--- Work to complete ---
A: From the collection of short jokes, list every joke that mentions a bank.
B: From the collection of short jokes, return the stretch that begins with the words containing "Then I remember…yesterday" and ends with "was a precursor.".
(Extract to read begins)
Me: HEY LADY YOU STOLE MY PARKING SPOT!
Her: so
Me: *noticing she opened a Gatorade on the first try* HAHA JUST KIDDING ITS TOTALLY YOURS.
Jesus steals the winter solstice
Google isn’t much help if you can’t think of the word ‘zebra’
I’m so proud of two weeks ago me for anticipating I would want a ripe avocado today
“I can’t lie to you”
You suck at lying, don’t blame that shit on me
My 5 yo always asks for 5 of any treat, because he thinks that’s how it works. I told him that was ridiculous while polishing off my 42nd chocolate chip cookie
I say make the bed the second you get out of it. My sister says let the sheets cool first. We each suspect the other of instability.
Kids today don’t know how easy they have it. When I was younger I had to walk 9 feet through shag carpet to change the tv channel.
Couldn’t find my credit card while in line at the market.
*panic sets in.
Then I remember…yesterday I gave it to my daughter to pick up take-out….So she still has it.
*extreme panic sets in
If you’ve ever referred to yourself as a “diva” there is a 100% chance at least one person you know has fantasized about murdering you.
[santa gently waking me] you live like this?
Am not being sponsored to say this but if any of you are looking for a great new way to relax, give “sitting” a try! I recently tried sitting and it’s the ideal solution for when you’re tired of standing up but not quite tired enough to lie down 👍
*Incorporates drinking with exercising by walking to the bar.
If you are trading Cephalopods, it’s important that you exchange those that are of equal size and value.
You know….
Squid Pro Quo
I just bought some land with a stranger and now we have a lot in common.
The computer keyboard was invented before the mouse. It was a precursor.
I think it’s weird how President Obama appointed George Clooney Secretary Of Handsome. #DNC
My bank called me for suspicious activity on my account & I was like “no, I went out last night”
2020 became the year I purchased a printer and remembered that printers are the hardest problem in computer science.
If you think you’re going to be in a dangerous situation, dress accordingly. Don’t wear flip-flops to a bank robbery, for example.
My mom called and gave me the weekly weather report. I can’t wait to do this to my kids.
Considering you can be anything you want on the internet,
it’s amazing how many choose to be stupid.
bank teller: I can’t read this note, it’s in cursive
bank robber: *angry boomer noises*
[the middle of showering] I need a break
nurse: how do you rate ur pain
me: zero stars
nurse:
me: would not recommend
[pitch meeting]
Okay so it’s a ton of dogs. Dalmatians. 100 of ’em. I call it “100 Dalmatians.”
[idea man pipes in]
Let’s think bigger
Rock bottom implies the existence of paper bottom and scissors bottom.
I was called a village idiot today which really upset me. I live in a city.
(Extract to read ends)
(Material shown begins)
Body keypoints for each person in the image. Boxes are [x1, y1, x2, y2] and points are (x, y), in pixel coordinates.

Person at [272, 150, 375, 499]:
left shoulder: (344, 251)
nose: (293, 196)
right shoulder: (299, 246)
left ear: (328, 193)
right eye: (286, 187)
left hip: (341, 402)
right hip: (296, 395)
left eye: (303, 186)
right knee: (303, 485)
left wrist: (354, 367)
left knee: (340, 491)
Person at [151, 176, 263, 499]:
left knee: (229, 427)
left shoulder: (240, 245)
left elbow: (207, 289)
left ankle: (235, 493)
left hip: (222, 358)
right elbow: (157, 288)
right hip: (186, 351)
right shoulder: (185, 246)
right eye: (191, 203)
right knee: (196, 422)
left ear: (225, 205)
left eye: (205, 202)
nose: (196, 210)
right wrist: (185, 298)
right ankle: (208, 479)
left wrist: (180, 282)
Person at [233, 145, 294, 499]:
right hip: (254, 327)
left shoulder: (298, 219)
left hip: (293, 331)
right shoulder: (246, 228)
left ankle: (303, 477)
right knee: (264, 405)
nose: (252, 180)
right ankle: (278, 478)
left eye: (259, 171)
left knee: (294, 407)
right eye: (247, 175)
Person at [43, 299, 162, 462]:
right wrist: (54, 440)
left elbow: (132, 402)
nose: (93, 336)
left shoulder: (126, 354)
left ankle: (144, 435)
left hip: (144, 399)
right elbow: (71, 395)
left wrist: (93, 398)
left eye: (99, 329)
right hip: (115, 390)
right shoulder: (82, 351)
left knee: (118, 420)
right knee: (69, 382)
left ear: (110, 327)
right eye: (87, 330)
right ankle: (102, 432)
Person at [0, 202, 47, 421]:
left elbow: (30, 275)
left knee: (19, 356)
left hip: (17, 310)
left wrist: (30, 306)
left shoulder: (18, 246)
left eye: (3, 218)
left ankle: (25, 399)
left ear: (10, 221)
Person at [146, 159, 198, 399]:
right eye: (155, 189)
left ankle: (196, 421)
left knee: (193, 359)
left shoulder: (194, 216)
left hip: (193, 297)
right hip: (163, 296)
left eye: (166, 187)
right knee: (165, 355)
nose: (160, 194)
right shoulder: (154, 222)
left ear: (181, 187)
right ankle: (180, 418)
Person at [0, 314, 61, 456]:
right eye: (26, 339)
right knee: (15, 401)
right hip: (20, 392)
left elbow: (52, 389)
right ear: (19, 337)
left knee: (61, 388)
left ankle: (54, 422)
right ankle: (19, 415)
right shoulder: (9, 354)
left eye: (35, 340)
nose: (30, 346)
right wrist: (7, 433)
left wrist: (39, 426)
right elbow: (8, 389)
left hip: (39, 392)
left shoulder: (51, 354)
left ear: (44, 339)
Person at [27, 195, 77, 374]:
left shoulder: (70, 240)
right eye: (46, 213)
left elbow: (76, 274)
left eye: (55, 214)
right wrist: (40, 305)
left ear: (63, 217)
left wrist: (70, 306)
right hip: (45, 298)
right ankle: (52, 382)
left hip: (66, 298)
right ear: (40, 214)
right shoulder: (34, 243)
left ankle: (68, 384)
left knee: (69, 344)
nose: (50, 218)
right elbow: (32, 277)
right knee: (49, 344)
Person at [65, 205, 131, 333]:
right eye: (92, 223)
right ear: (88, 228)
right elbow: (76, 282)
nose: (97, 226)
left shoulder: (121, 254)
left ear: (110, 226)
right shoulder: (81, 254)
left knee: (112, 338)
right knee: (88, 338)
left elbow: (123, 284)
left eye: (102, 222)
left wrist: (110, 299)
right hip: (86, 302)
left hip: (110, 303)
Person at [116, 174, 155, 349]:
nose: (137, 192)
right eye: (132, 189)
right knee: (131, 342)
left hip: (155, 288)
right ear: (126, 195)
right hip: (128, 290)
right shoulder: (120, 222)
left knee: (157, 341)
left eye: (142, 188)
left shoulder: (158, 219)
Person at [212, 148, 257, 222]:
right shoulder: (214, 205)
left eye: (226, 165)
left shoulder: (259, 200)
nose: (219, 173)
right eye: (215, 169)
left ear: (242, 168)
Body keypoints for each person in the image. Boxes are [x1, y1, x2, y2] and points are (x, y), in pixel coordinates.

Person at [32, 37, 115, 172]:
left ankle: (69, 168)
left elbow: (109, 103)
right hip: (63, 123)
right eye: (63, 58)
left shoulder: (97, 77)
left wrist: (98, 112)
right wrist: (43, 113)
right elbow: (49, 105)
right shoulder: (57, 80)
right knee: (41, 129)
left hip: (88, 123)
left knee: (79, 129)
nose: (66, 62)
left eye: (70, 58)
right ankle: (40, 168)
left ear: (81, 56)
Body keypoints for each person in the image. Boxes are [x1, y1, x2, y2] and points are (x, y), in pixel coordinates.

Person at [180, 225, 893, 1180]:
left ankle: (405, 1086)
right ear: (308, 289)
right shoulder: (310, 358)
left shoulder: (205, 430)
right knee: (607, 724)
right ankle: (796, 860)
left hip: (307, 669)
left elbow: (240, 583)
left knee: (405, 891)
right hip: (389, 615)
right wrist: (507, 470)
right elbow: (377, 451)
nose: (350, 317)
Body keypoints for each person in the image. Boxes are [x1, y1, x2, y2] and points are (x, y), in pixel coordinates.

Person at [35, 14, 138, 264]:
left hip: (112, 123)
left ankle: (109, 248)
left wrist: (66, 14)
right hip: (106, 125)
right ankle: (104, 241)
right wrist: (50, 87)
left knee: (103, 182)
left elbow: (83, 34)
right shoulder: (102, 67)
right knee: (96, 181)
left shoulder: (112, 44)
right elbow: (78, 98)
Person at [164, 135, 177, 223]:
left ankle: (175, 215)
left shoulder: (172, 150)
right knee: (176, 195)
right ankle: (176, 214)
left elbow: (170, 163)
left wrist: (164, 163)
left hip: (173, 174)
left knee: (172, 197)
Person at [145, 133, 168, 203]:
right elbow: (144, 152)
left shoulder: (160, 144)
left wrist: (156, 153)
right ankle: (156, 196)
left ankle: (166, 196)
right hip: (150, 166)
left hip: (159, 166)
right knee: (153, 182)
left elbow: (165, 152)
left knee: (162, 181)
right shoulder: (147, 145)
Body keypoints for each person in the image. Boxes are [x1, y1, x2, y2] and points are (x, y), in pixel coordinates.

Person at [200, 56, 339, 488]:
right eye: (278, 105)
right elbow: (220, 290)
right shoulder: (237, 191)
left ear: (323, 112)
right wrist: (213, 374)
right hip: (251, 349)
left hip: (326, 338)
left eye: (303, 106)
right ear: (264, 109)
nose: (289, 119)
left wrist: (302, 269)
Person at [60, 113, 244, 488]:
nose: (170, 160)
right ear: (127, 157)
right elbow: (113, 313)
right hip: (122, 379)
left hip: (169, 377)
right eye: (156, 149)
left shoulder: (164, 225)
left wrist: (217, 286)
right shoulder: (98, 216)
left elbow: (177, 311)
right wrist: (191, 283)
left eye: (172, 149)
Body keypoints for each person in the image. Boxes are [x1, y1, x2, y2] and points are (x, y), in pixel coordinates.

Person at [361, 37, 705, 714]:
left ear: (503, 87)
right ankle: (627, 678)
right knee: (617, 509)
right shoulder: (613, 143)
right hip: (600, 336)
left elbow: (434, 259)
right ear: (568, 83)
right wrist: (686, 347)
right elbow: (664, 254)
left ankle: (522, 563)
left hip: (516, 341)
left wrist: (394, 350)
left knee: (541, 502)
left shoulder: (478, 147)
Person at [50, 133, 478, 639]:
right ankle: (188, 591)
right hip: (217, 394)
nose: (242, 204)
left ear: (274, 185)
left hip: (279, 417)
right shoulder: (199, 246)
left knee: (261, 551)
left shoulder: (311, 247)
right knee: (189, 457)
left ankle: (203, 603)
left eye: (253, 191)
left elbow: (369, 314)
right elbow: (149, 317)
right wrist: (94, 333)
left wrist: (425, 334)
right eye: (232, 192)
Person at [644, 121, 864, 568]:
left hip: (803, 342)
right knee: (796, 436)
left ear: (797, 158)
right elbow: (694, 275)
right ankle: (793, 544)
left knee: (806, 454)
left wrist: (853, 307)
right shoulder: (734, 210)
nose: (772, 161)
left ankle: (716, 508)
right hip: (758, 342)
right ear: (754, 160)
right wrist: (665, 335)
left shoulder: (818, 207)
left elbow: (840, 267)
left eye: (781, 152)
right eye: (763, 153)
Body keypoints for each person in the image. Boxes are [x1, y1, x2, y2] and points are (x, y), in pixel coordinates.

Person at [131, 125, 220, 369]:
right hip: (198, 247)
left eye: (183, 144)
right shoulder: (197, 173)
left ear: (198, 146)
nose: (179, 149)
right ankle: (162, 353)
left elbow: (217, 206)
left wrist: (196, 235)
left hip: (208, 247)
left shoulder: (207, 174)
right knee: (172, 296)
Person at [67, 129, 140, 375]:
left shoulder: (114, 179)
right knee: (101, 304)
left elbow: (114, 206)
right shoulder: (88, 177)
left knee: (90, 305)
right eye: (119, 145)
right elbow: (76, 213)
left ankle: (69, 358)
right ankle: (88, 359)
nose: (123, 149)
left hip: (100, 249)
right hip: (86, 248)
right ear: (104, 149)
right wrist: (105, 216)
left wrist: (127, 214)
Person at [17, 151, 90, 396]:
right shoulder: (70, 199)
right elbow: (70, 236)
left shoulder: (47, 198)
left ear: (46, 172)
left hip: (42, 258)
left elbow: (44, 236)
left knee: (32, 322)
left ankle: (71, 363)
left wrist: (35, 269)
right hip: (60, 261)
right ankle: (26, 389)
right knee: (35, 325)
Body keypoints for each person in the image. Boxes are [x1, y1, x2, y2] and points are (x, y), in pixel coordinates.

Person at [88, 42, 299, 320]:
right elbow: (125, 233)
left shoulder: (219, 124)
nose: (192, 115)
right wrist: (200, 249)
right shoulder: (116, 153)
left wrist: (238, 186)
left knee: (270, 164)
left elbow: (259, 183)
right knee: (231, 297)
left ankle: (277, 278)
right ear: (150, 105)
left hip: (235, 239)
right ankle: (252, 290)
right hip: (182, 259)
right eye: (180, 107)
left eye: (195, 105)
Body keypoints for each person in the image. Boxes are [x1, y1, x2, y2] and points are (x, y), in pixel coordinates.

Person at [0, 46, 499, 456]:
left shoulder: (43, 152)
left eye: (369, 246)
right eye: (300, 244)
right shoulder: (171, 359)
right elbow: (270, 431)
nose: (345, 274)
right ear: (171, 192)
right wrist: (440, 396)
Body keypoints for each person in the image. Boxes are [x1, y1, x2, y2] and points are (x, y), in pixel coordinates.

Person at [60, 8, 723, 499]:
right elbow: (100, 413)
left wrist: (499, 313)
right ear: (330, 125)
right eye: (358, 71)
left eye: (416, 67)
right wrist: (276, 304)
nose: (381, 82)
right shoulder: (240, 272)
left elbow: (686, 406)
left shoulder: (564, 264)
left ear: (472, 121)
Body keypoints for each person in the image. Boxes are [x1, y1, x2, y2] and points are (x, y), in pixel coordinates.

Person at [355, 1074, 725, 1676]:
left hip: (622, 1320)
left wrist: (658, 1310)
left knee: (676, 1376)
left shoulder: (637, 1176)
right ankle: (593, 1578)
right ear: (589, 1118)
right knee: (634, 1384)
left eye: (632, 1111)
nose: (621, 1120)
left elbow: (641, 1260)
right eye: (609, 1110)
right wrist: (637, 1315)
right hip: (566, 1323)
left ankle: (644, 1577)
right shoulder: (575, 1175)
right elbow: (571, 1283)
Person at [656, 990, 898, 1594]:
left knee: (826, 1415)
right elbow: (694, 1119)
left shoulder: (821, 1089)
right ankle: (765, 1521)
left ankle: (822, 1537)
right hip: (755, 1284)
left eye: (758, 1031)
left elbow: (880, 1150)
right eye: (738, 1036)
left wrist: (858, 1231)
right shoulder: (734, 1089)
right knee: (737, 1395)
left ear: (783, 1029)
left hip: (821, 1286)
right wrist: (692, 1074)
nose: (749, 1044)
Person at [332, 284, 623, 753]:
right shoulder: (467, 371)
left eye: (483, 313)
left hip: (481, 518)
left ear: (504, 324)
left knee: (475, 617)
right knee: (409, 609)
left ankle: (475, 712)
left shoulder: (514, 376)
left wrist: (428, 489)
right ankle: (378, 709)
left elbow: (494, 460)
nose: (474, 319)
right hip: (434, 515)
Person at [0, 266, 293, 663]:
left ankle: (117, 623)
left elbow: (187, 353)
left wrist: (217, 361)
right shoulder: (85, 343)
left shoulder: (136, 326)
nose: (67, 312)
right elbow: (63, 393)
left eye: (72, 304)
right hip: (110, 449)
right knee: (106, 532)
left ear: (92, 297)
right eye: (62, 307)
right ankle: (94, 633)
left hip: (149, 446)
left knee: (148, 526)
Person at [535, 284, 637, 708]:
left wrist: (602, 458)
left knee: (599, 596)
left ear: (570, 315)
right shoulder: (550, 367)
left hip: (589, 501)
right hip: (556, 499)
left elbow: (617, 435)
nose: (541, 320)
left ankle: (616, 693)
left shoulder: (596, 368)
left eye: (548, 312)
(Material shown ends)
--- Answers provided ---
A:
- My bank called me for suspicious activity on my account & I was like “no, I went out last night”
- If you think you’re going to be in a dangerous situation, dress accordingly. Don’t wear flip-flops to a bank robbery, for example.
- bank teller: I can’t read this note, it’s in cursive / bank robber: *angry boomer noises*

B:
Then I remember…yesterday I gave it to my daughter to pick up take-out….So she still has it.
*extreme panic sets in
If you’ve ever referred to yourself as a “diva” there is a 100% chance at least one person you know has fantasized about murdering you.
[santa gently waking me] you live like this?
Am not being sponsored to say this but if any of you are looking for a great new way to relax, give “sitting” a try! I recently tried sitting and it’s the ideal solution for when you’re tired of standing up but not quite tired enough to lie down 👍
*Incorporates drinking with exercising by walking to the bar.
If you are trading Cephalopods, it’s important that you exchange those that are of equal size and value.
You know….
Squid Pro Quo
I just bought some land with a stranger and now we have a lot in common.
The computer keyboard was invented before the mouse. It was a precursor.